Quando éramos mais novos, as leis e as instituições eram uma chatice, um empecilho à nossa liberdade, à alegria e à festa. Existiam para nos aborrecer, para proibir, para castigar, para nos aprisionar. Crescemos, amadurecemos e envelhecemos e percebemos agora que nos ajudavam a não perder tanto tempo. Agora sabemos que resultaram da sabedoria e da vida de outros. Precisamos de fazer o nosso caminho. E, ao partirmos, queremos que os mais novos encontrem em nós referências, testemunho, desafio, encontrem a sabedoria que fomos adquirindo, ainda que saibamos que também vão bater muitas vezes com a cabeça e magoar-se.

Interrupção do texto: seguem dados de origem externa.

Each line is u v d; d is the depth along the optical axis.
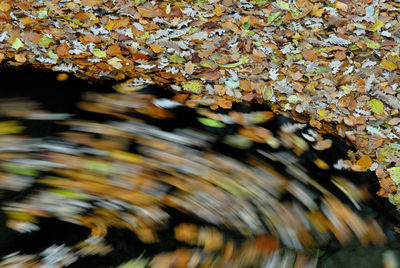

Ben Sirá diz-nos que ser fiel aos mandamentos não é um sacrifício nem uma obrigação, depende da minha, da tua, da nossa vontade. No entanto elucida-nos: «Deus pôs diante de ti o fogo e a água: estenderás a mão para o que desejares. Diante do homem estão a vida e a morte: o que ele escolher, isso lhe será dado. Porque é grande a sabedoria do Senhor, Ele é forte e poderoso e vê todas as coisas. Seus olhos estão sobre aqueles que O temem, Ele conhece todas as coisas do homem. Não mandou a ninguém fazer o mal, nem deu licença a ninguém de cometer o pecado».
O salmo mostra a felicidade daqueles que seguem o Senhor: «Felizes os que seguem o caminho perfeito e andam na lei do Senhor… que observam as suas ordens e O procuram de todo o coração... Oxalá meus caminhos sejam firmes na observância dos vossos decretos… Abri, Senhor, os meus olhos para ver as maravilhas da vossa lei... Ensinai-me, Senhor, o caminho dos vossos decretos, para ser fiel até ao fim. Dai-me entendimento para guardar a vossa lei e para a cumprir de todo o coração».
Para concluir estes dois textos nada melhor que a oração de coleta: «Senhor, que prometestes estar presente nos corações retos e sinceros, ajudai-nos com a vossa graça a viver de tal modo que mereçamos ser vossa morada».
5 – São Paulo, na Carta aos Coríntios, continua a falar de humildade e despojamento, de quem se apronta para acolher a vontade de Deus, a Sua misericórdia e a Sua sabedoria. Só Deus pode garantir-nos eternamente.
Diante da comunidade, Paulo não quer outra coisa que não seja anunciar Jesus, crucificado e ressuscitado, para que uns e outros, judeus e gregos, livres e escravos, homens e mulheres, todos possam aceder à salvação colocada ao nosso alcance por Jesus Cristo.